The first reading is akin to substitution. You have mathematical symbols that can be translated into words, and stating those relationships using words helps in understanding what an equation is saying in the grand scheme of things. In this case I understand that the mass of both objects can differ, so if the mass of either object changes, so will my force. In this case, it has a positive correlation between the force, whereas an increase in distance has a negative one -- or, in more accessible language, the heavier the objects involved are the greater the gravitational force between them, and the further apart they are the lesser the gravitational force is between them. Something else to note is the fact that the decrease happens at a squared rate, where mass is only linear (unless, of course, you increase the mass of both objects under consideration by the same amount). All that's left is big "G" which never changes. It's actually just something that's determined by measuring, and it's a factor that makes this equation work.

So, the equation states a relationship between things we observe. But if they're an actual relationship, we can also determine other parts from the Force, such as the mass of an object in space, without actually measuring that mass on a scale. Or, for this same equation, we can determine the Potential Energy of an object.

|---|

▸ Stated task A:
Answer these questions using the gravitation passage above, one answer per line, marked (i), (ii), (iii):
(i) How does the passage describe big "G"?
(ii) At what rate does the gravitational force decrease as distance increases?
(iii) Besides the mass of an object in space, what does the passage say the same equation can determine for an object?
▸ Stated task B: Reproduce the gravitation passage above from "So, the equation" up to and including "of an object.".
▸ Stated task C: Summarize the gravitation passage above in two sentences.

▸ Dataset:

|---|

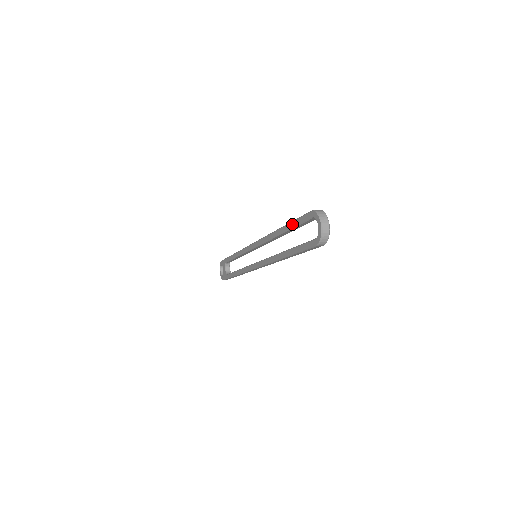
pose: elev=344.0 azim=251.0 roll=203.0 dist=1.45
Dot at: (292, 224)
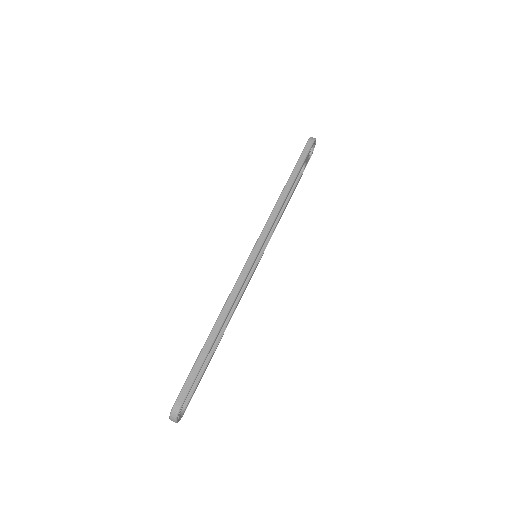
Dot at: (196, 360)
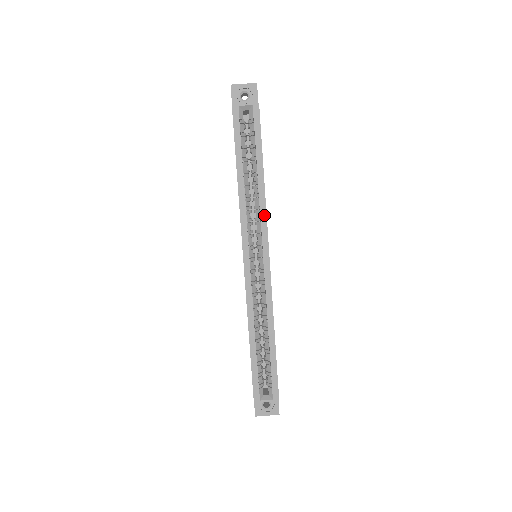
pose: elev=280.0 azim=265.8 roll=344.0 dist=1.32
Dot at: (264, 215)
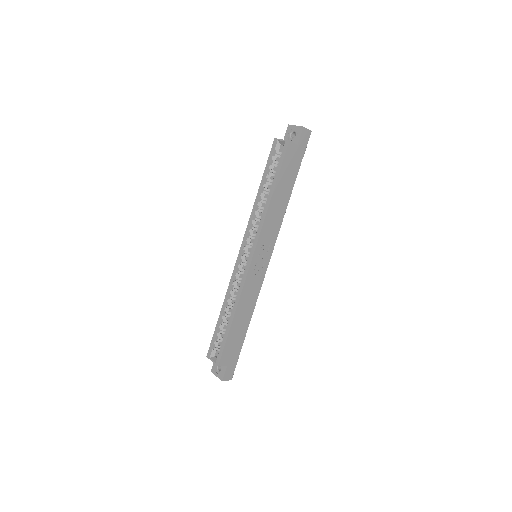
Dot at: (261, 225)
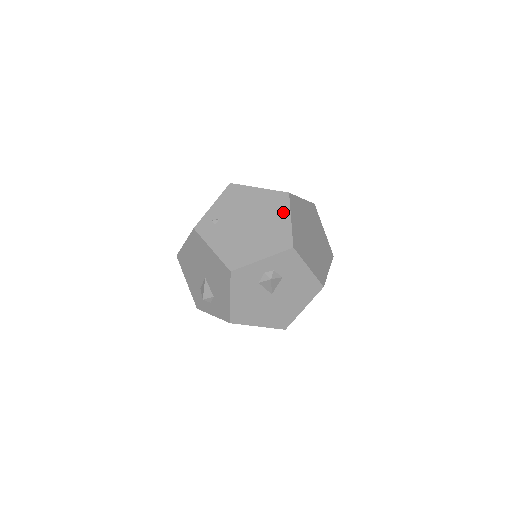
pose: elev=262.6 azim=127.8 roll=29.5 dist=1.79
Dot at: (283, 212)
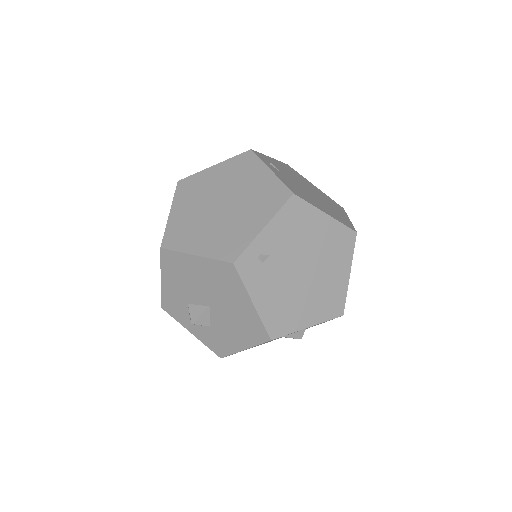
Dot at: (345, 262)
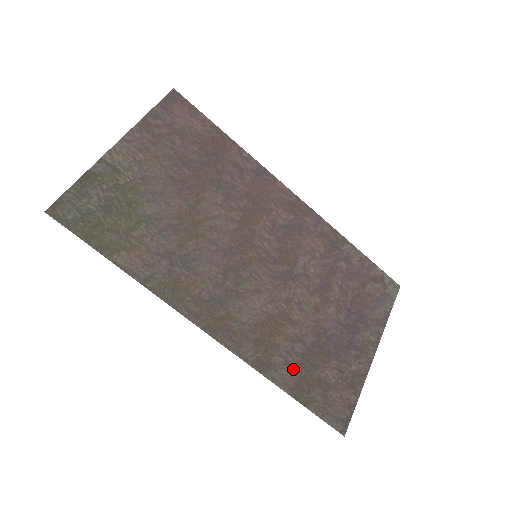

|---|

▸ Output A:
(i) It never changes, and it is determined by measuring.
(ii) At a squared rate.
(iii) The Potential Energy of an object.

▸ Output B:
So, the equation states a relationship between things we observe. But if they're an actual relationship, we can also determine other parts from the Force, such as the mass of an object in space, without actually measuring that mass on a scale. Or, for this same equation, we can determine the Potential Energy of an object.

▸ Output C: Reading the equation in words shows that gravitational force increases with the mass of the objects and decreases at a squared rate as the distance between them grows, while big "G" is a measured constant that never changes. Because the equation states a real relationship, it can also be used to determine other quantities, such as the mass of an object in space without weighing it, or an object's Potential Energy.